Frequently Asked Questions

What is the primary objective of this research?

The research focuses on the hyphenation of capillary electrophoresis (CE) with both large-scale and portable nuclear magnetic resonance (NMR) spectroscopy to enable efficient separation and structural identification of mass-limited chemical samples.

What are the core thematic fields covered in this study?

The study spans analytical chemistry, pharmaceutical drug analysis, and environmental monitoring, specifically examining the coupling of micro-separation techniques with microcoil-based NMR detection.

What is the primary Forschungsfrage (research question)?

The work investigates the feasibility of coupling CE to different NMR systems and how to optimize separation parameters and acquisition modes to overcome sensitivity and resolution limitations for structural elucidation.

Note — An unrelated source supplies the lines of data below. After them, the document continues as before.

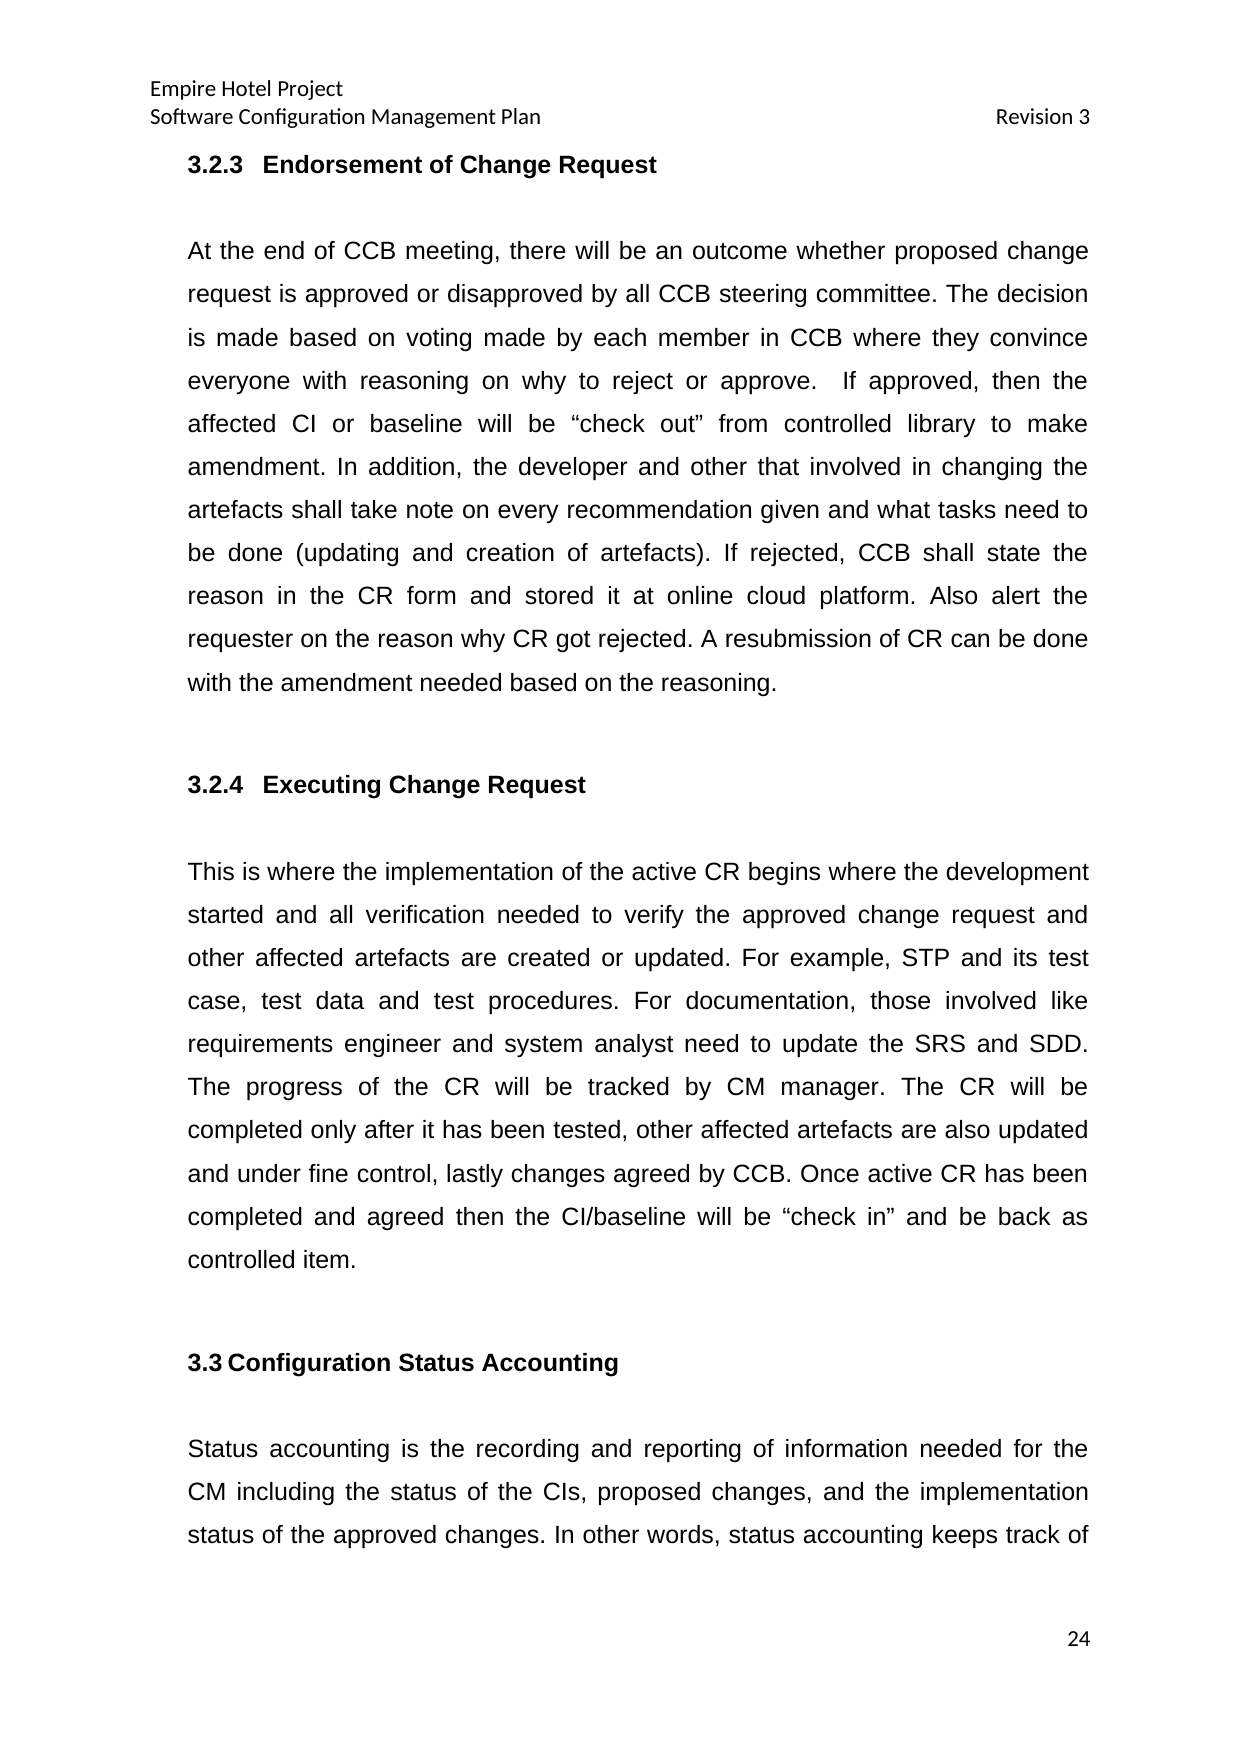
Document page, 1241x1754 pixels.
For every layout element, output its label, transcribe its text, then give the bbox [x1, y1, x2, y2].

subtitle Executing Change Request [187, 770, 1090, 799]
subtitle Endorsement of Change Request [187, 150, 1090, 179]
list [187, 1434, 1090, 1549]
list This is where the implementation of the active CR begins where the development started and all verification needed to verify the approved change request and other affected artefacts are created or updated. For example, STP and its test case, test data and test procedures. For documentation, those involved like requirements engineer and system analyst need to update the SRS and SDD. The progress of the CR will be tracked by CM manager. The CR will be completed only after it has been tested, other affected artefacts are also updated and under fine control, lastly changes agreed by CCB. Once active CR has been completed and agreed then the CI/baseline will be “check in” and be back as controlled item. [187, 857, 1090, 1273]
list At the end of CCB meeting, there will be an outcome whether proposed change request is approved or disapproved by all CCB steering committee. The decision is made based on voting made by each member in CCB where they convince everyone with reasoning on why to reject or approve. If approved, then the affected CI or baseline will be “check out” from controlled library to make amendment. In addition, the developer and other that involved in changing the artefacts shall take note on every recommendation given and what tasks need to be done (updating and creation of artefacts). If rejected, CCB shall state the reason in the CR form and stored it at online cloud platform. Also alert the requester on the reason why CR got rejected. A resubmission of CR can be done with the amendment needed based on the reasoning. [187, 236, 1090, 696]
subtitle Configuration Status Accounting [187, 1348, 1090, 1376]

Which scientific methods are primarily utilized?

The study utilizes capillary electrophoresis (CE) as the separation method and nuclear magnetic resonance (NMR) spectroscopy (using both 1H and 19F nuclei) as the detection method, supported by mathematical models for sensitivity and diffusion calculations.

What is the main focus of the experimental section?

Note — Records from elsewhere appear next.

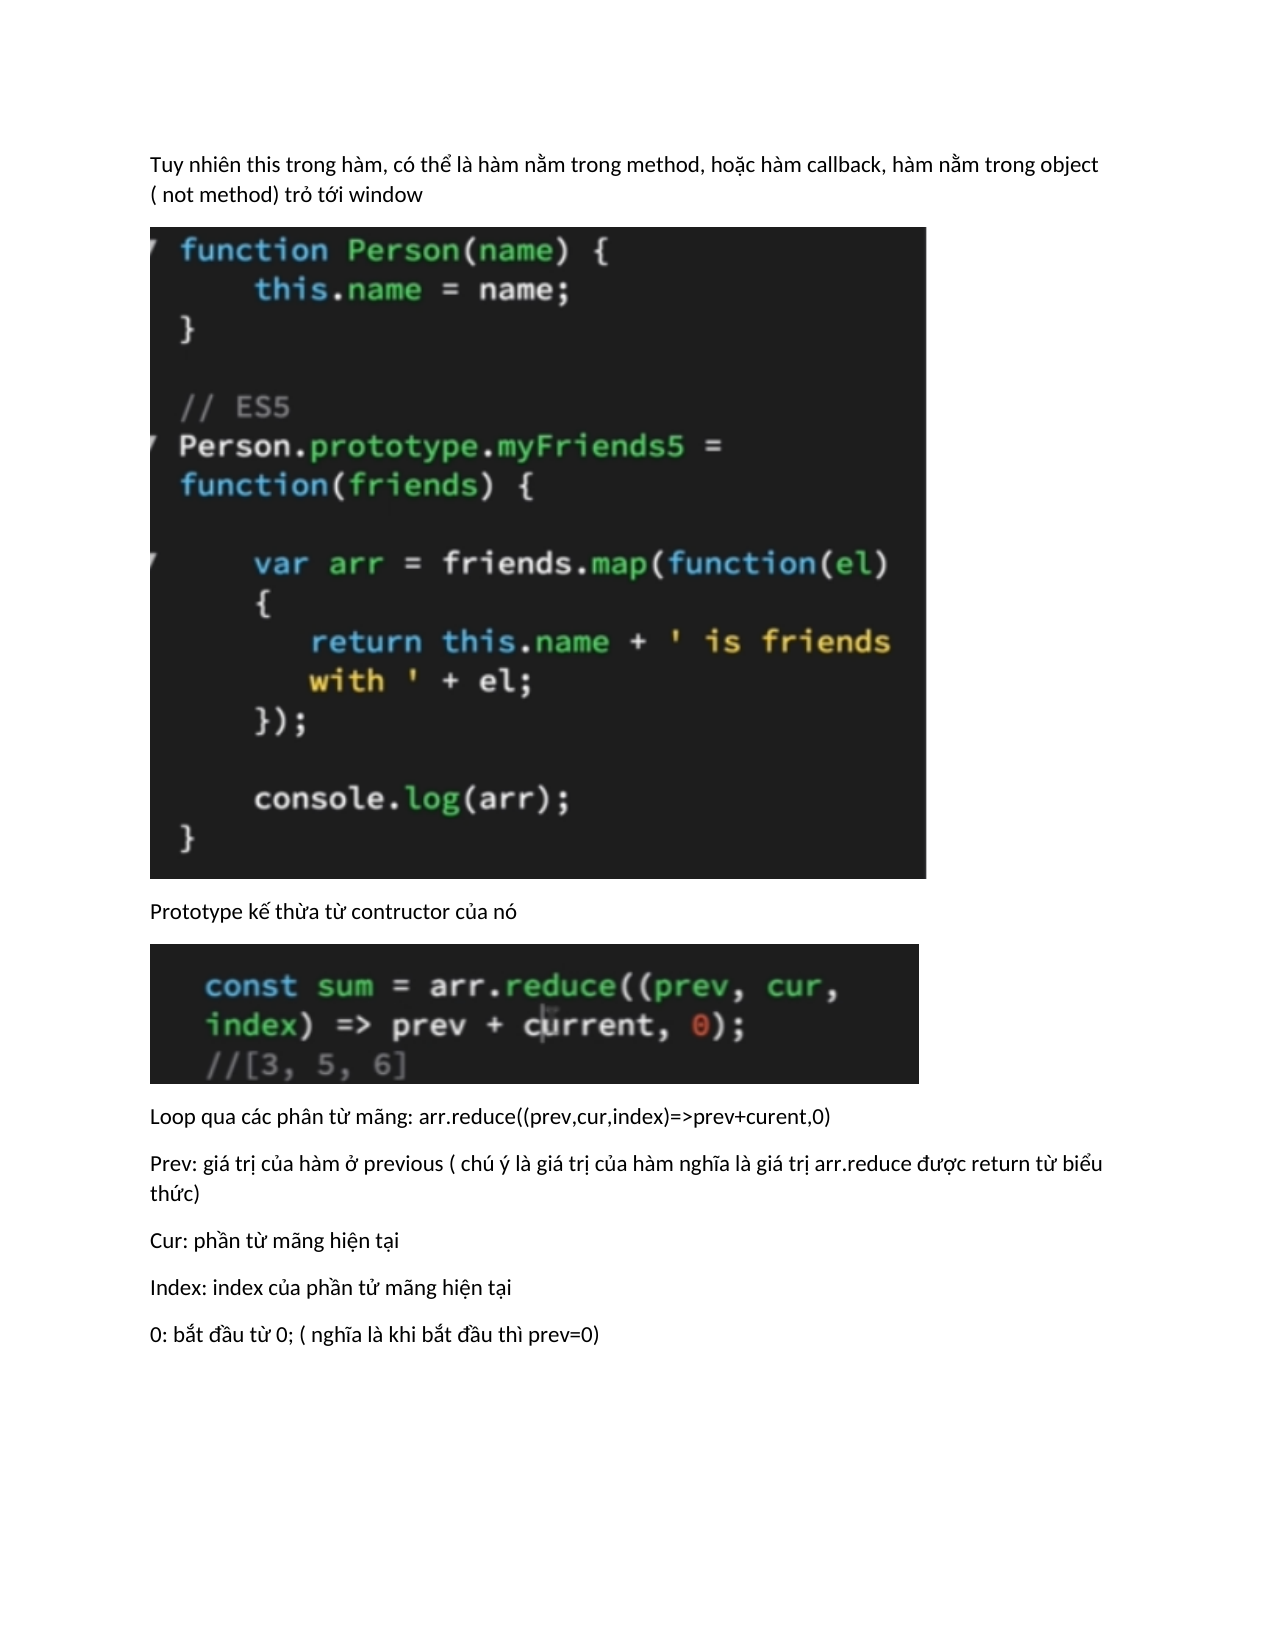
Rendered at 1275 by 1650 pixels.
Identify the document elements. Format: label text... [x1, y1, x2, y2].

text Tuy nhiên this trong hàm, có thể là hàm nằm trong method, hoặc hàm callback, hàm nằm trong object ( not method) trỏ tới window [150, 150, 1125, 208]
text Cur: phần từ mãng hiện tại [150, 1226, 1125, 1254]
text 0: bắt đầu từ 0; ( nghĩa là khi bắt đầu thì prev=0) [150, 1320, 1125, 1348]
picture [150, 944, 919, 1084]
text Index: index của phần tử mãng hiện tại [150, 1273, 1125, 1301]
text Loop qua các phân từ mãng: arr.reduce((prev,cur,index)=>prev+curent,0) [150, 1102, 1125, 1130]
text Prototype kế thừa từ contructor của nó [150, 897, 1125, 926]
text Prev: giá trị của hàm ở previous ( chú ý là giá trị của hàm nghĩa là giá trị arr.reduce được return từ biểu thức) [150, 1149, 1125, 1207]
picture [150, 227, 927, 879]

The experimental section covers the preparation of buffer systems for xanthine/uric acid and fluorinated compound separation, the setup of lab-scale and portable NMR instruments, and the investigation of dynamic/static data acquisition parameters.

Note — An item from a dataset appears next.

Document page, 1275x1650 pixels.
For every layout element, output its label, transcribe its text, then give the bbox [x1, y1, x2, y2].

Which keywords best characterize this work?

Key terms include CE-NMR hyphenation, microcoil NMR, mass sensitivity, perfluorinated compounds, on-line pre-concentration, and portable analytical instrumentation.

How does the portable NMR system overcome its size limitations?

The portable system uses compact permanent magnets (1.8 T) combined with lithographically manufactured microcoils wrapped around the capillary, which allows for small detection volumes and reduced cost/maintenance compared to superconducting magnets.

How is the temperature stability of the portable NMR addressed?

Temperature fluctuations in the portable magnets are managed by using a temperature controller, and software-based frequency shifting is employed to correct for temperature-induced drifts in the NMR spectra.